De cette longue guerre entre le désir de vivre et le désir de tuer le désir, la liberté et la contrainte, le corps et le mort, il fallait qu'un vainqueur soit là à la fin : il sera le barbu, le chorouki, la femme voilée comme un crime, les chasseurs de cadenas d'amour, les intolérants, les dévoreurs des mangeurs du ramadan, les hurleurs, les chouyoukh Chemsseddine. Ceux-là ont donc finalement gagné et le pays s'en ressent. Il sent le renfermé, le malaise, l'envie de mourir vite pour éviter de collectionner plus de péchés, l'ancêtre qui se décompose à l'air libre. On le sent partout : l'Algérie intolérante, miséreuse de sens et de d'audace, vieillie et tournée de force vers la fatwa et la sunna comme mode d'emploi et posologie de l'air.

Et du coup, à cause de cette défaite de soi, on se sent seul, désemparé, avec l'envie de partir et la décision de ne pas y céder, encerclé, assiégé par la maladie du siècle, sans instruments et sans solutions.

On ne sait plus si partir c'est guérir ou si rester est résister.
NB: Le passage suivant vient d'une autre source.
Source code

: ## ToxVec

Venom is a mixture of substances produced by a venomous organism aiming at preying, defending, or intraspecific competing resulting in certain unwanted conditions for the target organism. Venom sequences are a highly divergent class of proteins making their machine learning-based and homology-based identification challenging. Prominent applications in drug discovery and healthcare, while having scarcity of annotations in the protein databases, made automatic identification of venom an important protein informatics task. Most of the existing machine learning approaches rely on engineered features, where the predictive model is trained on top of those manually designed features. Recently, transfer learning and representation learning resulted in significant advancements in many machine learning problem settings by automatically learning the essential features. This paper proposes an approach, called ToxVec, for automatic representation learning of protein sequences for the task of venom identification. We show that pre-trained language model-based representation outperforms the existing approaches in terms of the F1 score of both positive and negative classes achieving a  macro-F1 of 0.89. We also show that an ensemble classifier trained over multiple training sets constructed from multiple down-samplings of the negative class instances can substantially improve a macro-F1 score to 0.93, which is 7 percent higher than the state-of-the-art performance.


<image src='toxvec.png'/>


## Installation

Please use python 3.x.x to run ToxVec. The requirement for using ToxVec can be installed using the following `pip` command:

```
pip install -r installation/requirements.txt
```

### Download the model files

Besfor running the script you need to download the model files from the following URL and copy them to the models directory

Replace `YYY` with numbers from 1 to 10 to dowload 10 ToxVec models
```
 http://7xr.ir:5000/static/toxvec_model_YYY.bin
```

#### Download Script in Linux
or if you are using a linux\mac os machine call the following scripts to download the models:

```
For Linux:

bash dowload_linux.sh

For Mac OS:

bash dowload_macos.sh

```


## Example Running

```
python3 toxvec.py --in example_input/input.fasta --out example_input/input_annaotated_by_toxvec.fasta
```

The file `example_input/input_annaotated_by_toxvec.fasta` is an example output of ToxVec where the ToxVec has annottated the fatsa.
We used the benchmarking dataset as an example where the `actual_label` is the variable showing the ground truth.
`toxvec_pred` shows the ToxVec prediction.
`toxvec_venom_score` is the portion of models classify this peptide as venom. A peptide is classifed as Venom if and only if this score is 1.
Réduit à la résistance par l'émotion face aux fatwas, hurlement, meurtre, atteintes aux libertés, islamisations, fanatismes et abêtissement généralisé. Et donc selon l'ami, «ils ont gagné», comprendre nous avions perdu, nous nos livres, idées, générations, écoles, envies, espoirs et batailles et romanciers avec les livres qui les aiment et nos ancêtres. Yacine, Malek Haddad et ses gazelles, Arkoun et son fanal, les gens de Dib et les gens de scènes, les guitaristes d'autrefois et les journalistes qui écrivent encore dans leurs tombes et les autres qui les suivent et les lisent, tous nous avons perdu. Une ou deux générations vaincues par le genre Cheikh Chemssedine et ses millions de débiles. Vrai ? Oui mais ne jamais le croire. Ni se sentir coupable, ni s'en aller. Le ciel change souvent ses dieux et les leurs les mangeront à la fin. «Ils ont gagné», mais on perdra encore plus si on le leur concède et si on le leur reconnaît et si on leur cède ce qui reste et si on culpabilise et si on se défait et si on s'en va ou si on change de mode de vie. Il ne faut céder en rien de son algérianité ni de son droit de vivre ici, librement, selon ses croyances et ancêtres, ses amours et ses rêves. C'est notre pays. Le leur est un désert importé.